Edgar Morin começa um de seus livros com a seguinte afirmação sobre o pensamento: “Pedimos legitimamente ao pensamento que dissipe as brumas e as trevas, que ponha ordem e clareza no real”. A forma que encontramos para afastar o caos e a incerteza é classificando as coisas, o fazemos dando nomes, criando taxonomias, sistemas solares, definindo as coisas que pertenceram a cada década do século XX, etc. No final das contas, criamos enormes coleções de tudo o que existe.
Ao mesmo tempo adquirimos uma mania pela memória, perseguimos o conhecimento de toda a grande biblioteca que criamos, contudo ficamos restritos aquilo que podemos lembrar, e memória é uma de nossas “invenções” mais esquivas.
Um subterfúgio é criar algumas convenções sobre as coisas que não queremos esquecer, ou que devemos lembrar, como é o caso dos monumentos. Tudo guarda um pouco de memória, às vezes pode não ser algo tão óbvio e precisemos olhar um pouco mais à esquerda ou ao fundo para entender a obra inteira, mas é certo que está ali.
Para quem mora em Belém e costuma tomar ônibus temos um exemplo bem simples, alguns deles têm em seu itinerário os bairros Águas Brancas, Águas Negras e tem também o Águas Lindas, nem um dos três é perto um do outro, o último por sinal nem fica em Belém, mas está na área metropolitana da cidade. Até para quem mora na cidade esse nomes podem soar estranho, mas isso acontece porque não se ensina nas nossas escolas que, além de seus nomes, os rios da Amazônia são divididos de acordo com suas propriedades bioquímicas em: rios de águas brancas, claras ou negras.
O famoso encontro das águas, a junção dos rios Negro e Solimões – que a partir desse ponto formam o rio Amazonas – é o encontro de um rio de águas negras, o Negro, e um rio de águas claras, o Solimões.

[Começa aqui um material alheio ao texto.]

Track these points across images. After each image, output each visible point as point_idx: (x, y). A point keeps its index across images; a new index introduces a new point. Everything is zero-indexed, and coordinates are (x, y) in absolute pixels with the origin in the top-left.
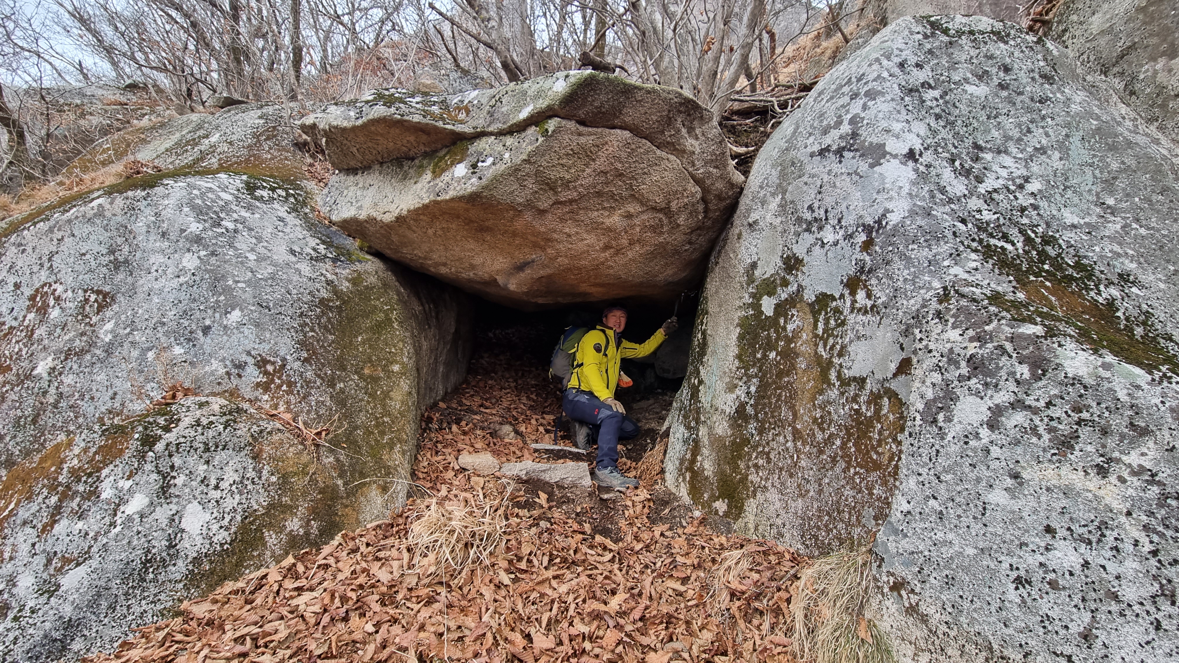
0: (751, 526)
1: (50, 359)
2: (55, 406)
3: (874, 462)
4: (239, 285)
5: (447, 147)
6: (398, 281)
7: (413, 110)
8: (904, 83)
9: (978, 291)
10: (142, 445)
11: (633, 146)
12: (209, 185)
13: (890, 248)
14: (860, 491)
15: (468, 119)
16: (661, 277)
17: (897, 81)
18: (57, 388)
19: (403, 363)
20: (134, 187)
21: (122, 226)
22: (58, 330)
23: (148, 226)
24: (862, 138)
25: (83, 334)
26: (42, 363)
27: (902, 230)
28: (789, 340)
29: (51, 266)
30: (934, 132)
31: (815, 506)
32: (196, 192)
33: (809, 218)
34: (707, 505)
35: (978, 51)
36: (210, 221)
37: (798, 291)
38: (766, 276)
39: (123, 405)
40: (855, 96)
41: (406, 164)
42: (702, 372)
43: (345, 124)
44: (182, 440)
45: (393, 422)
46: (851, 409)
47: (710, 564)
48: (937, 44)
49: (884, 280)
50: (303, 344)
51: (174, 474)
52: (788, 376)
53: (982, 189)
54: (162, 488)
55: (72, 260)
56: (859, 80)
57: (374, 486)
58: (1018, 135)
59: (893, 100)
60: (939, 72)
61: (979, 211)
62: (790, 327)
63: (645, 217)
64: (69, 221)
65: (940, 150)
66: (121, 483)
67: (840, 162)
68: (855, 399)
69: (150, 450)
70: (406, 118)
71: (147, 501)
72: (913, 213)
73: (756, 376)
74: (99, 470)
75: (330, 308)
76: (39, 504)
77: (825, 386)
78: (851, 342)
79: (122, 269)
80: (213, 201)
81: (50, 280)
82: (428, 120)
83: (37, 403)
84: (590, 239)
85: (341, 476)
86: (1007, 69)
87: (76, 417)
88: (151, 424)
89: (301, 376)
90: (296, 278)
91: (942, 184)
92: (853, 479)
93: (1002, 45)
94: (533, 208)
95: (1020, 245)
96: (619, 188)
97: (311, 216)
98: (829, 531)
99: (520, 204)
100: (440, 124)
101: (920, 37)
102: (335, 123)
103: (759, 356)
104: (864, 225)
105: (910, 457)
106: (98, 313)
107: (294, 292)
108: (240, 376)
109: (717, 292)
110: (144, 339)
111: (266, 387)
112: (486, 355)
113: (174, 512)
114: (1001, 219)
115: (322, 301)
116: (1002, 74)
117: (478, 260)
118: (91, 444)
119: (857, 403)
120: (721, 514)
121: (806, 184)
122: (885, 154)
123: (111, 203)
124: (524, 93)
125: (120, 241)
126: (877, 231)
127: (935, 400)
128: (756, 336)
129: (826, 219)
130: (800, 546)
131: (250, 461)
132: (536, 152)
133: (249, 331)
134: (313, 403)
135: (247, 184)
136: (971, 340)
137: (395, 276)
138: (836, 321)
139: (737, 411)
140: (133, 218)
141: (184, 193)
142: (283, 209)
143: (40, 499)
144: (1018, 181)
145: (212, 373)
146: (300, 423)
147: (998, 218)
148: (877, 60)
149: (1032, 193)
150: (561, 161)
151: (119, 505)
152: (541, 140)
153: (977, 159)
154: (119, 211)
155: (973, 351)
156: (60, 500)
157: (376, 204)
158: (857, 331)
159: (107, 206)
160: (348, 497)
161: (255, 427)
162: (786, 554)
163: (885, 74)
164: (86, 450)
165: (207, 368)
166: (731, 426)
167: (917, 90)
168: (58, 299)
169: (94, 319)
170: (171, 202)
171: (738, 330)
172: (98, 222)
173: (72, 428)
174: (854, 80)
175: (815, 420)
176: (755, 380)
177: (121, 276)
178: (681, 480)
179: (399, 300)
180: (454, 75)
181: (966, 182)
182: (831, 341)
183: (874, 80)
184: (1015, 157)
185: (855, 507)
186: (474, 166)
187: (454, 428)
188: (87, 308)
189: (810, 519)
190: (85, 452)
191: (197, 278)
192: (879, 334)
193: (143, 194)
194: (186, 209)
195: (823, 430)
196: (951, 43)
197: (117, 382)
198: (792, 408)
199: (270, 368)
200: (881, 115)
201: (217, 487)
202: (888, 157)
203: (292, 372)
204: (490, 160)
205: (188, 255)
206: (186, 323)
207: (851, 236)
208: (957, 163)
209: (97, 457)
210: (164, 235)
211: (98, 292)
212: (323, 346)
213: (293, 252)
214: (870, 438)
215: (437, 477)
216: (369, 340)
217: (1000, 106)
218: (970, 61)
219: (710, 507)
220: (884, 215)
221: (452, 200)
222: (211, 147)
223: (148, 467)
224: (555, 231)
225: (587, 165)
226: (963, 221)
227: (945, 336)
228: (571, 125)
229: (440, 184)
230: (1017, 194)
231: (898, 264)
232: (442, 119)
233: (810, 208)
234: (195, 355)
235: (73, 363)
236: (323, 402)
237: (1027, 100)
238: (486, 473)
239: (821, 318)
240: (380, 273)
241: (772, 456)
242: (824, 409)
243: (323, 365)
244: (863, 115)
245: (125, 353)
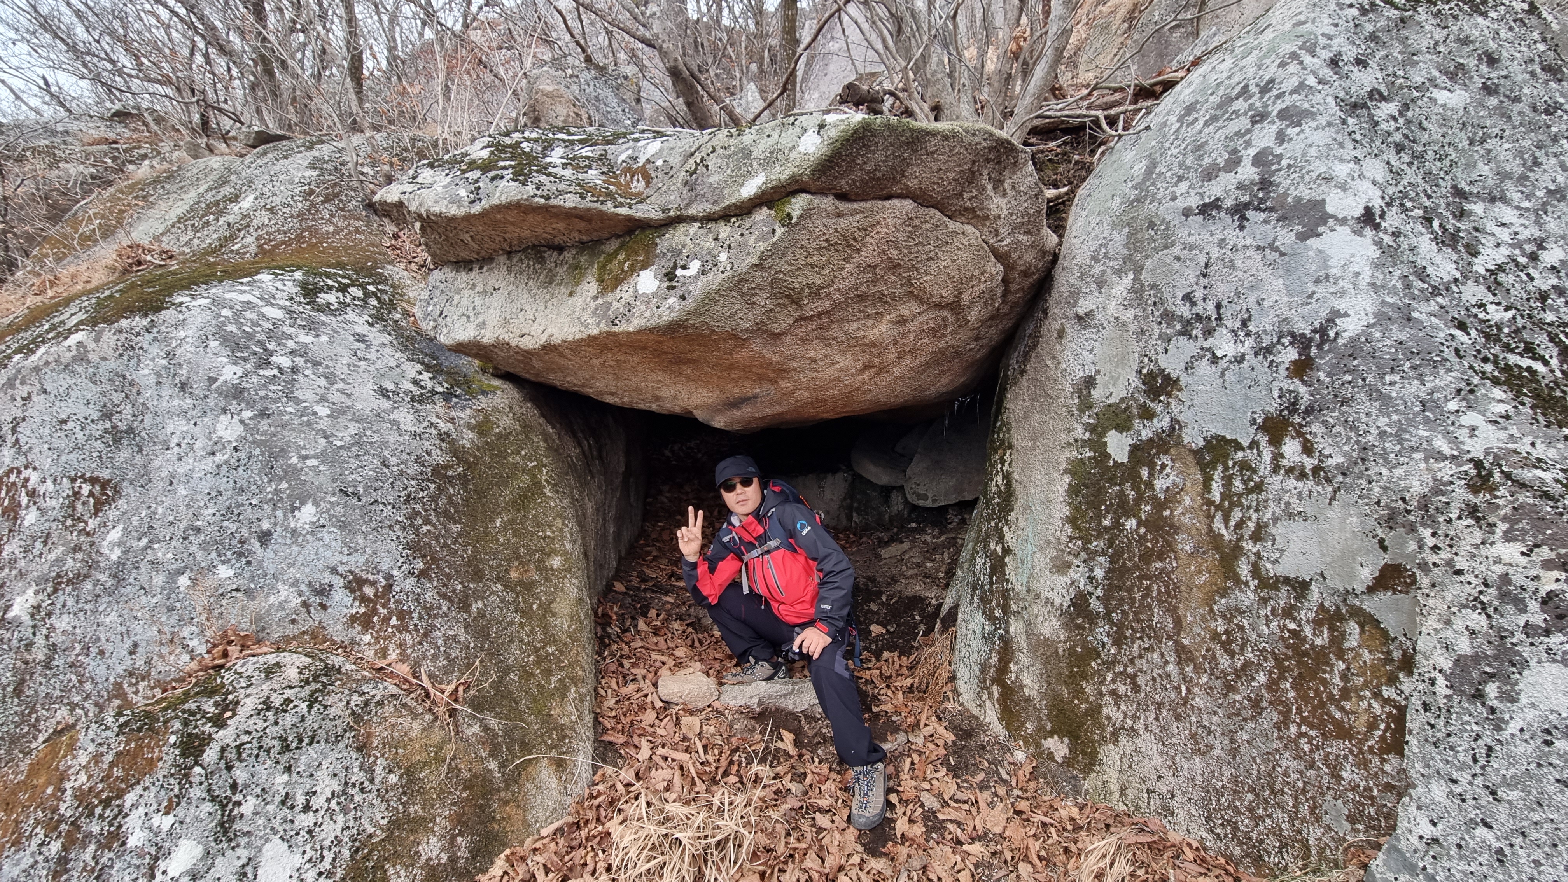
0: (1114, 787)
1: (30, 592)
2: (47, 666)
3: (1338, 724)
4: (310, 463)
5: (618, 236)
6: (543, 415)
7: (562, 186)
8: (1342, 94)
9: (1547, 476)
10: (183, 755)
11: (917, 222)
12: (246, 297)
13: (1348, 378)
14: (1312, 765)
15: (649, 191)
16: (933, 390)
17: (1331, 91)
18: (47, 637)
19: (565, 553)
20: (129, 310)
21: (117, 375)
22: (39, 545)
23: (158, 374)
24: (1281, 190)
25: (77, 549)
26: (19, 600)
27: (1367, 348)
28: (1160, 505)
29: (17, 440)
30: (1397, 175)
31: (1227, 773)
32: (226, 312)
33: (1187, 314)
34: (1034, 741)
35: (1445, 32)
36: (253, 359)
37: (1173, 428)
38: (1111, 400)
39: (148, 662)
40: (1259, 118)
41: (552, 257)
42: (1008, 536)
43: (453, 210)
44: (245, 738)
45: (561, 652)
46: (1283, 628)
47: (1063, 858)
48: (1382, 23)
49: (1338, 429)
50: (415, 548)
51: (238, 797)
52: (1161, 558)
53: (1480, 266)
54: (222, 824)
55: (47, 431)
56: (1264, 90)
57: (544, 763)
58: (1519, 170)
59: (1329, 124)
60: (1390, 70)
61: (1482, 305)
62: (1160, 484)
63: (923, 318)
64: (36, 369)
65: (1409, 205)
66: (156, 820)
67: (1242, 228)
68: (1289, 612)
69: (197, 763)
70: (553, 202)
71: (199, 850)
72: (1382, 318)
73: (1104, 553)
74: (121, 794)
75: (450, 480)
76: (32, 855)
77: (1230, 584)
78: (1276, 520)
79: (125, 442)
80: (255, 324)
81: (18, 464)
82: (588, 203)
83: (19, 664)
84: (845, 361)
85: (493, 755)
86: (1492, 60)
87: (81, 682)
88: (192, 713)
89: (417, 600)
90: (393, 437)
91: (1421, 263)
92: (1296, 742)
93: (1480, 20)
94: (764, 332)
95: (1554, 362)
96: (892, 285)
97: (404, 324)
98: (1257, 820)
99: (746, 330)
100: (609, 207)
101: (1354, 12)
102: (436, 209)
103: (1107, 523)
104: (1292, 334)
105: (1429, 747)
106: (96, 514)
107: (393, 461)
108: (324, 607)
109: (1026, 417)
110: (170, 555)
111: (365, 622)
112: (666, 488)
113: (244, 860)
114: (1518, 317)
115: (438, 471)
116: (1484, 69)
117: (666, 392)
118: (104, 749)
119: (1294, 619)
120: (1060, 760)
121: (1178, 258)
122: (1325, 218)
123: (97, 340)
124: (746, 153)
125: (117, 397)
126: (1320, 347)
127: (1476, 659)
128: (1100, 492)
129: (1219, 318)
130: (1205, 835)
131: (354, 755)
132: (774, 251)
133: (331, 537)
134: (440, 642)
135: (304, 285)
136: (1547, 565)
137: (538, 407)
138: (1245, 483)
139: (1073, 603)
140: (133, 362)
141: (208, 316)
142: (361, 320)
143: (35, 842)
144: (1529, 248)
145: (281, 606)
146: (424, 677)
147: (1514, 318)
148: (1294, 56)
149: (1553, 268)
150: (810, 260)
151: (157, 859)
152: (780, 231)
153: (1462, 214)
154: (110, 352)
155: (1555, 586)
156: (65, 848)
157: (507, 321)
158: (1288, 504)
159: (92, 345)
160: (508, 786)
161: (355, 697)
162: (1186, 849)
163: (1312, 81)
164: (97, 758)
165: (272, 599)
166: (1065, 626)
167: (1365, 106)
168: (32, 494)
169: (92, 524)
170: (188, 332)
171: (1067, 479)
172: (80, 370)
173: (77, 699)
174: (1253, 89)
175: (1215, 636)
176: (1101, 559)
177: (124, 454)
178: (985, 697)
179: (549, 448)
180: (586, 76)
181: (1455, 257)
182: (1237, 514)
183: (1294, 92)
184: (1518, 208)
185: (1304, 791)
186: (670, 276)
187: (642, 625)
188: (79, 507)
189: (1219, 793)
190: (96, 763)
191: (243, 455)
192: (1330, 514)
193: (145, 322)
194: (214, 344)
195: (1232, 654)
196: (1403, 20)
197: (137, 628)
198: (1172, 611)
199: (369, 591)
200: (1313, 152)
201: (307, 808)
202: (1331, 222)
203: (403, 597)
204: (695, 266)
205: (225, 419)
206: (233, 528)
207: (1269, 350)
208: (1436, 224)
209: (117, 772)
210: (183, 387)
211: (93, 481)
212: (446, 545)
213: (383, 393)
214: (1325, 682)
215: (632, 724)
216: (512, 521)
217: (1488, 123)
218: (1434, 48)
219: (1038, 745)
220: (1331, 321)
221: (638, 332)
222: (244, 217)
223: (196, 792)
224: (794, 358)
225: (847, 260)
226: (1462, 326)
227: (1491, 551)
228: (828, 203)
229: (616, 305)
230: (1531, 271)
231: (1364, 406)
232: (610, 195)
233: (1188, 298)
234: (252, 579)
235: (66, 597)
236: (454, 638)
237: (1527, 111)
238: (700, 705)
239: (1218, 474)
240: (516, 408)
241: (1141, 681)
242: (1230, 621)
243: (449, 577)
244: (1278, 150)
245: (144, 579)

Essa não é apenas uma classificação pela cor, ela é apenas o indicativo mais óbvio da ação de uma série de fatores biológicos, químicos e geológicos sobre os rios e, portanto, uma convenção lógica para sua classificação, algo para atuar sobre a memória, a partir disso a acionamos para desconstruir uma palavra e compreender todo um sistema, é como puxar um fio e desfazer um tapete, para depois remontá-lo.
Porém, a nossa mania criou uma situação paradoxal, quanto mais classificamos, mais difícil fica de compreender todos os sistemas de classificação, impossível até, e cada vez mais as coisas ficam longe no tempo e no espaço. A memória vai se perdendo, parecendo tão distante que quando a buscamos ela se parece com, ou quem sabe se transforma em, ficção.